No… A little more information below.

The log shows that Base.Test calculated lambda of -0.9917203620435803.

Test Failed at /Users/tomkwong/.julia/dev/BoxCoxTrans/test/runtests.jl:32
  Expression: ≈(λ, -0.99172, atol=precision)
   Evaluated: -0.9917203620435803 ≈ -0.99172 (atol=1.0e-9) 

If I run it from REPL, I get:

julia> lambda(𝐱)
-0.9917203225477127

I can confirm what you’re seeing both in the test failure and the REPL. But… maybe (probably) I’m missing something, but wouldn’t the test also fail if the REPL result was used?

Yes, it fails when I use REPL results in the test script.

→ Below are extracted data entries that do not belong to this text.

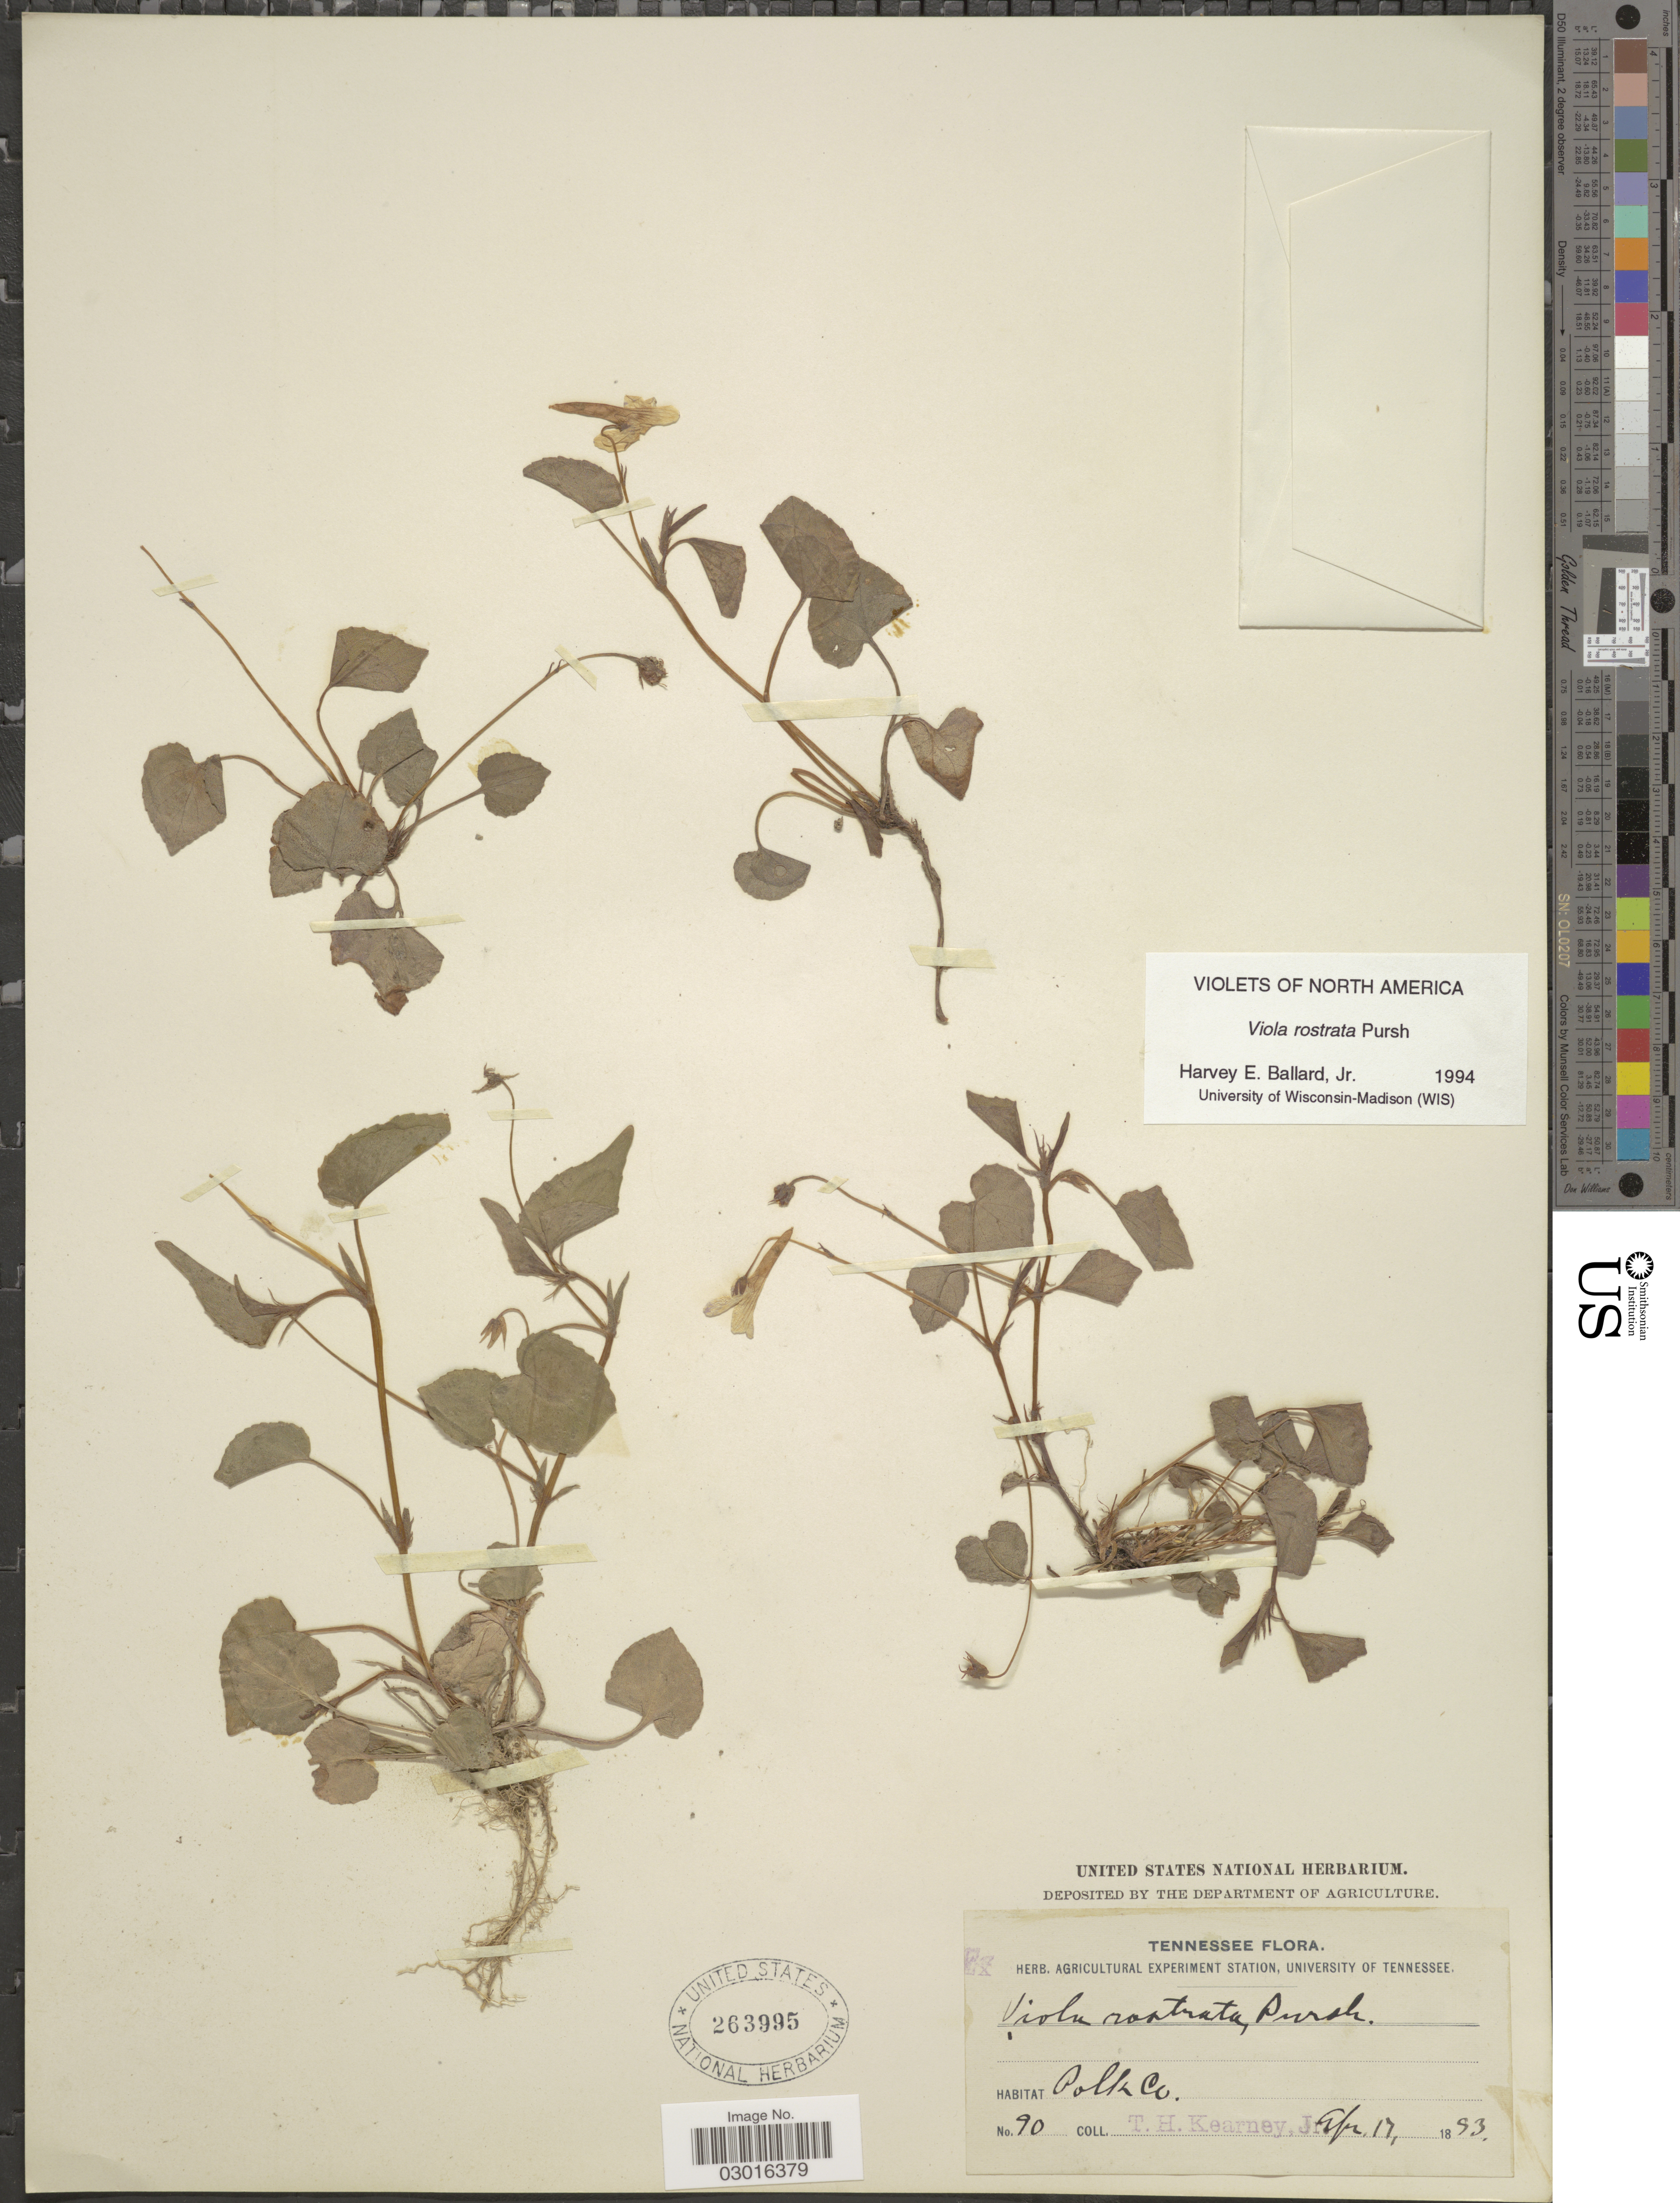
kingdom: Plantae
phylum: Tracheophyta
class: Magnoliopsida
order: Malpighiales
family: Violaceae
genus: Viola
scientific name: Viola rostrata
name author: Pursh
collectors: T. H. Kearney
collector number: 90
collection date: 1893-04-17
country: United States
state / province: Tennessee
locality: Polk Co.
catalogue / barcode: US 263995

For now, I’m working around the problem by using atol=1e-4 (see here), which is low enough for it to pass. But it bothers me because the calculation shouldn’t be any different depending on whether I run it from the REPL or not…

Bounds checking being on or off might cause e.g. SIMD to be used or not used which can slightly change the answer.

2 Likes

I agree with @kristoffer.carlsson, you should not expect exactly identical results in a different environment. You should pick tolerance based on what you asked your algorithm to achieve.

Specifically, consider an explicit tolerance in the call to optimize, possibly exposed to the user (with a default), and just test that the result is within that range.